Tuesday 7 November 2017

20.17 Blog #34: Zoetrope, mental health and Youth Theatre

I remember reading a book about Mindfulness.  One Mindfulness exercise is to focus on breathing, to slow down, take time to fall into a rhythm, break the tension and be meditative in order to not get overwhelmed with negative thoughts.  If the thoughts get too over-powering, just pull yourself back to the breathing.

The instructions about focusing on breath, being aware of your whole body and checking for tension and stress all seemed familiar to me.  Doing the exercises unlocked a little memory in the back of my head:  I had, at one point, laid on the floor and moreorless done this exercise before.  It wasn’t called Mindfulness, it wasn’t presented as something for mental health either.
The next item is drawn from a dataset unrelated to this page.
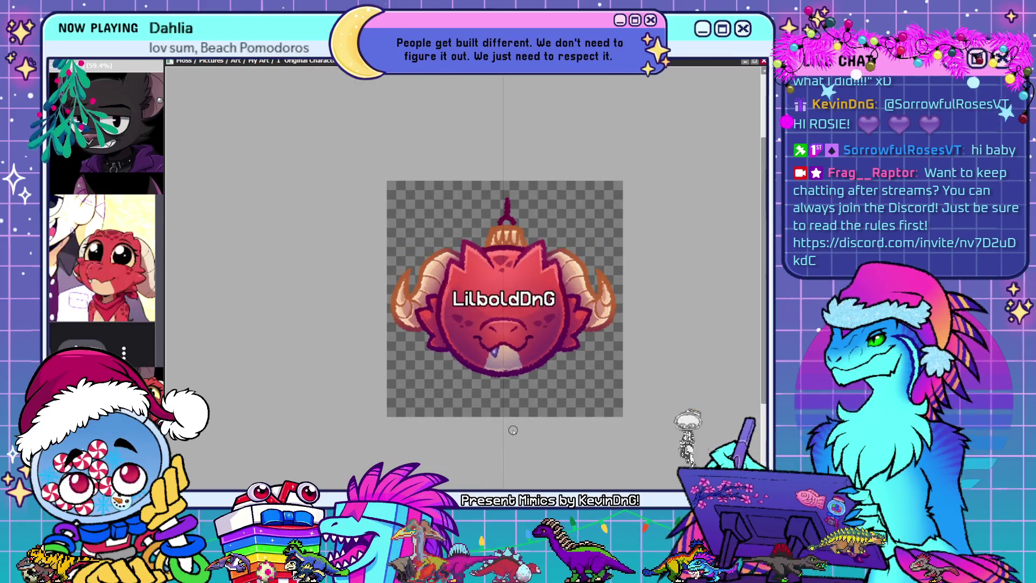
{"action": "scroll", "coordinate": [515, 429], "scroll_direction": "up", "scroll_amount": 1}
It was a Youth Theatre session, back when I was around 16-18.  It was preparing for a run of a show, or possibly for an intensive rehearsal.  Or maybe even at the end of a long rehearsal.  It was about calming down, finding a focus and making sure mentally, as well as physically, we were in tune with ourselves.  It’s something I have used with my youth theatre groups over the years as a practitioner.

I don’t remember ever hearing the term ‘mental health’ when I was a teenager at school.  I knew people got depressed.  But not the nuance, nor the universality that everyone if affected by mental health problems at some point in their lives.  I remember being aware there was a number you could ring at my University if you needed someone to talk to.  I never did, but I really appreciated its existence.  It seems so clichéd to say, but these days young people today are so much more clued up to mental health issues.

On Saturday I went to see Zoetrope, a West Yorkshire Playhouse Youth Theatre production written by Rebecca Manley and directed by Gemma Woffindon.  A Zoetrope is device which, pre-dating cinema, creates the illusion of movement with a sequence of phases of motion.  A spectrum.  And the characters in the play represented a spectrum of mental health, all denoted by a colour of the rainbow.  These characters were accessible and well-defined, but not stereotypes or caricatures.  They were masterfully portrayed by the young cast who each embraced something unique and tangible about these 7 young people dealing with anger issues, an eating disorder, depression, self-harm, voices and alcoholism to name but a few.  The pace of the show meant we were never overwhelmed, except at key moments when the revolving stage showed intense situations, both within a characters minds and outside in the social world.

The rest of the cast provided the chorus of parents, doctors, nurses, support workers, solicitors and school friends that influenced the lives of these characters.  The power of a tight ensemble presented a clockwork world of formality, with one well-choreographed burst of energy in the middle of the show at a frantic house party.



Plenty of warm moments of humour and camaraderie were balanced with dark, almost hopeless, undertones making a rewarding 67 minutes of strong youth theatre, with a heart-stoppingly powerful penultimate scene followed.


I know that schools are also talking about mental health, and that it’s becoming much more mainstream to talk about these issues, rather than hide them away.  And it’s incredibly stirring that this is being presented through the diverse genre that is youth theatre.


1 comment:

  1. Makes me wish even more that I'd been there. Thanks for the insight into this show. Will post a link to TATA.